Dr. Xu: One of the exciting findings from this study is that plasma KIM-1 is elevated in patients with both large and small renal masses. It is one of the first minimally invasive circulating biomarkers elevated even in pT1a (4 centimeter) renal masses. We do see that the elevation is greater in larger masses, which is consistent across all circulating biomarkers; the larger the tumor, the more material it sheds into the circulation. Prior studies show that the more tumor present, the higher the KIM-1 levels. For example, in metastatic settings, patients with metastatic RCC have KIM-1 levels several orders of magnitude higher than what we saw here.

Dr. Joyce: Interesting. For these oncocytomas that we might follow in patients we do not want to operate on, is KIM-1 more helpful with larger oncocytomas than with smaller 3-centimeter masses?

Dr. Xu: It could be helpful if you are differentiating between an oncocytoma and a more aggressive malignant mass. We do not have KIM-1 production by oncocytomas because they have a different cell origin compared to clear cell or papillary renal tumors. So KIM-1 is helpful if the differential diagnosis is between an oncocytoma and, for example, papillary kidney cancer.

Dr. Joyce: I know you did not look at this, but do you see potential in combining this liquid biopsy with new imaging techniques like CA9 or sestamibi? Could there be added benefit from these combinations?

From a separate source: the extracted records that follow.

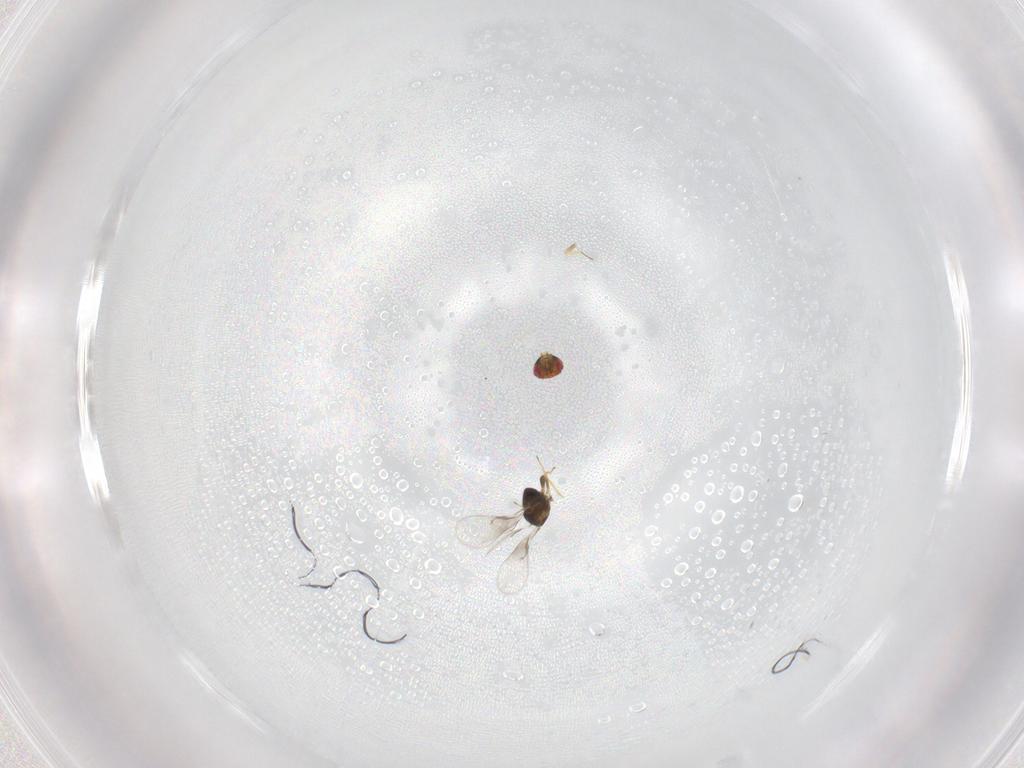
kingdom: Animalia
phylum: Arthropoda
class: Insecta
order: Hymenoptera
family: Trichogrammatidae
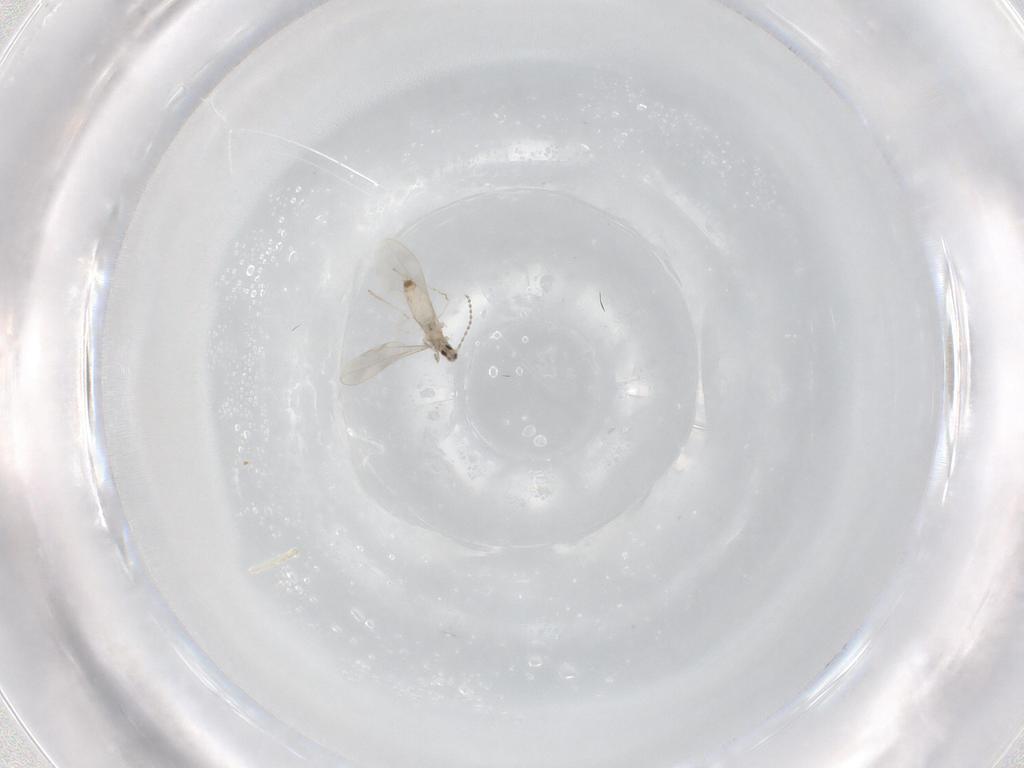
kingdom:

Dr. Xu: That is an important question. Carbonic anhydrase IX-girentuximab-based PET imaging presented at ASCO GU 2024 showed exciting data with sensitivity and specificity for detecting clear cell kidney cancer. Biologically, you would expect these assays to have additive predictive capacity. If a mass lights up on PET and expresses KIM-1, it is probably highly likely to be a clear cell renal cell carcinoma.

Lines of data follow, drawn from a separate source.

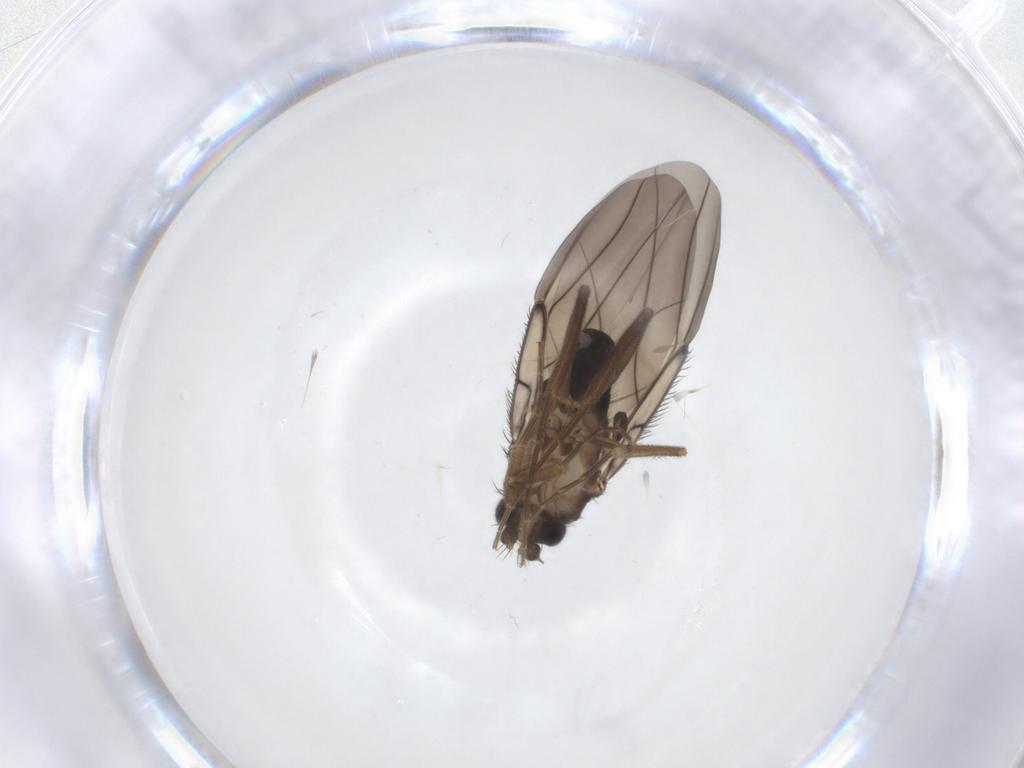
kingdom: Animalia
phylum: Arthropoda
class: Insecta
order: Diptera
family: Phoridae
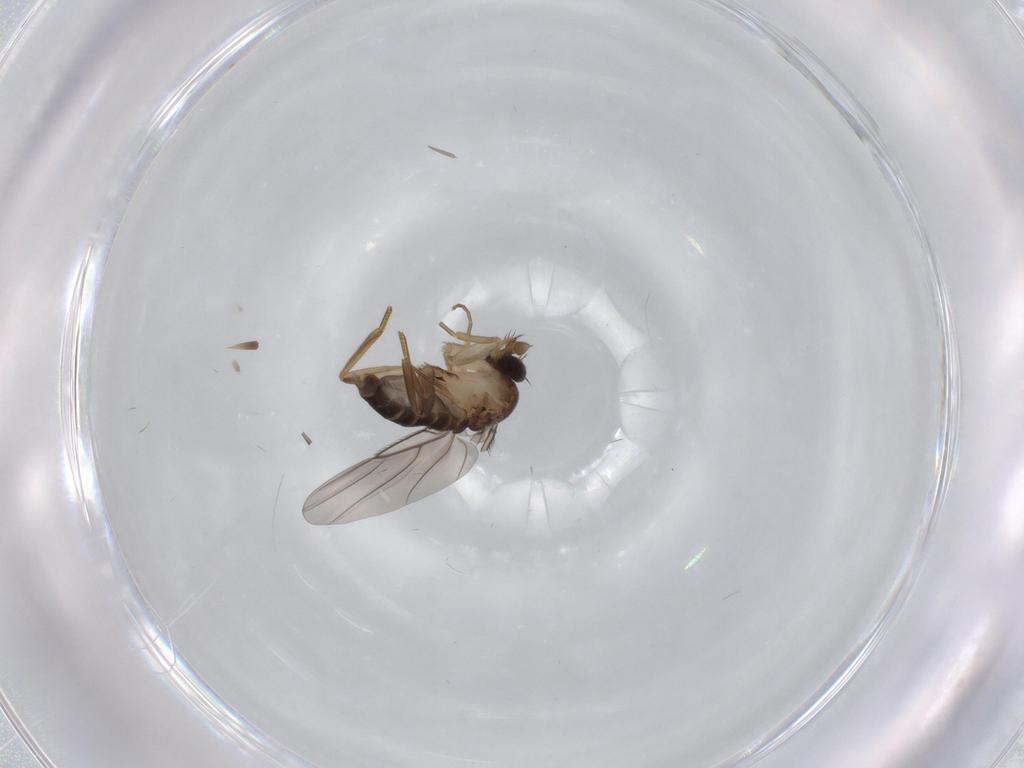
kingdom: Animalia
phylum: Arthropoda
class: Insecta
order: Diptera
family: Phoridae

Dr. Joyce: One limitation you mentioned is that KIM-1 is elevated in patients with kidney injury from other causes besides cancer. Often, these patients we discuss for active surveillance versus operative intervention have CKD and other issues that make us hesitant to proceed with treatment. How would you view this marker in these patients, and could future work differentiate levels based on pre-existing kidney injury?

Dr. Xu: I agree. KIM-1 is elevated in CKD and AKI, but it is important to understand the degree of elevation. In patients with confirmed clear cell RCC, KIM-1 levels do not correlate with creatinine because the tumor-produced KIM-1 overwhelms the normal kidney’s production. It is a different order of magnitude. However, in patients without kidney cancer, KIM-1 levels do correlate with ongoing kidney hypoxic injury.

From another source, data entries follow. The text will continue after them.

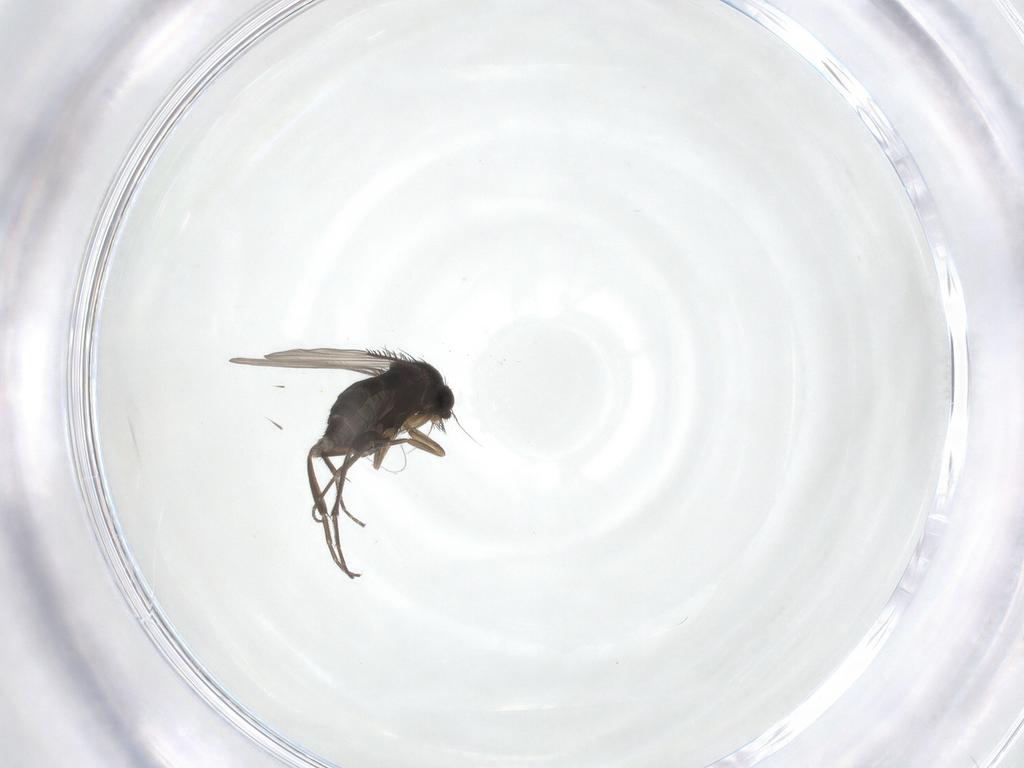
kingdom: Animalia
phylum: Arthropoda
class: Insecta
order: Diptera
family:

Future approaches might measure multiple kidney injury biomarkers, such as cystatin C, creatinine, and KIM-1, to help differentiate whether KIM-1 is coming from hypoxic kidney or a small tumor.

Dr. Joyce: Fantastic. It is really exciting to have some signal from a liquid biopsy to help guide treatment in this challenging clinical situation. We are still over-treating these masses a lot, and it is nice to see new technology on the horizon that might help. Where are you going next with this work, and what are the next steps?

Dr. Xu: It is exciting to see emerging data on KIM-1 not just from retrospective studies, but also from prospective and randomized adjuvant trials. Data on KIM-1 has been presented for the ASSURE adjuvant trial in RCC and more recently for the CheckMate 914 adjuvant trial. In a couple of days, we will see data at ASCO on KIM-1 in IMmotion010, the adjuvant atezolizumab trial. These trials show that KIM-1 is prognostic, and in some immunotherapy trials, KIM-1 is predictive for adjuvant immunotherapy benefit.

This field is promising because we know adjuvant immunotherapy with pembrolizumab has disease-free and overall survival benefits. However, many patients are over-treated; over half would not have had a recurrence without the pembrolizumab. This is a ripe opportunity to better select patients. We can identify those who do not need adjuvant therapy and perhaps find those who are not eligible based on clinical criteria but have high KIM-1 and might benefit.